BEGIN RECORDS PROVIDED

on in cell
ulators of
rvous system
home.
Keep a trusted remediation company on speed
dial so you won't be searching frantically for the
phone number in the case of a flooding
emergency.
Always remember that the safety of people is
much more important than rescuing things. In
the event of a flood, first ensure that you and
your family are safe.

END RECORDS PROVIDED
BEGIN RECORDS PROVIDED

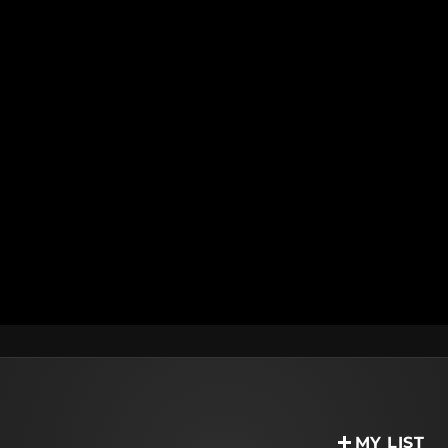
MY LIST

END RECORDS PROVIDED
BEGIN RECORDS PROVIDED

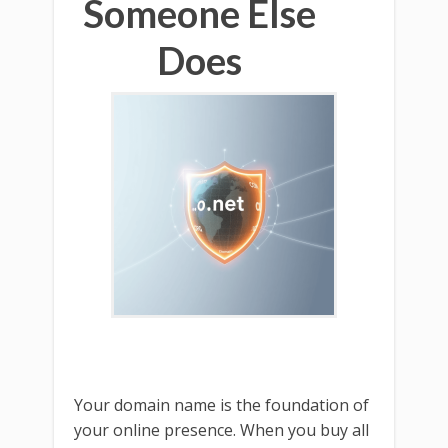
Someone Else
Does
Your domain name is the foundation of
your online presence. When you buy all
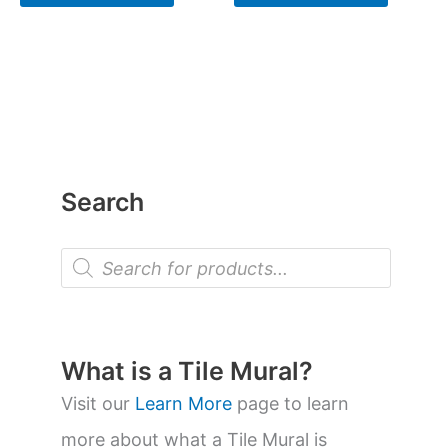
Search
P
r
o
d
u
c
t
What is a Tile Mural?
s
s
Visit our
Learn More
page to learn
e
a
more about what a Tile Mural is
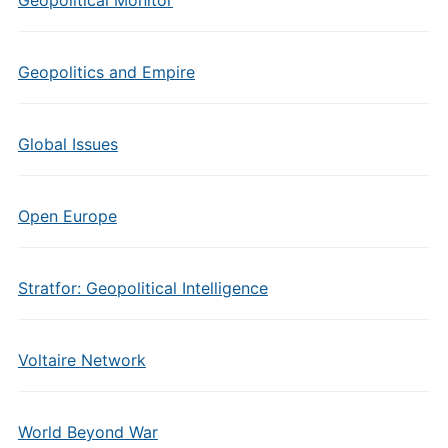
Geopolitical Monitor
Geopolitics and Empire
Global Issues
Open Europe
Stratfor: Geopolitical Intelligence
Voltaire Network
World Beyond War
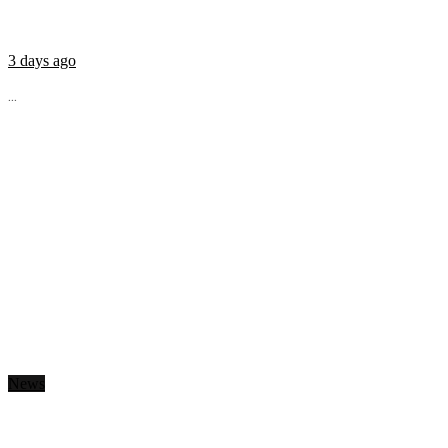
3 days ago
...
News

END RECORDS PROVIDED

■ **WORK TASK**: Retype the lines of the material starting at the line that contains "Someone Else" and ending at the line that contains "more about what a Tile Mural is", and leave the pictures out.

■ **EXERCISE SOLUTION**:
Someone Else
Does
Your domain name is the foundation of
your online presence. When you buy all
Search
P
r
o
d
u
c
t
What is a Tile Mural?
s
s
Visit our
Learn More
page to learn
e
a
more about what a Tile Mural is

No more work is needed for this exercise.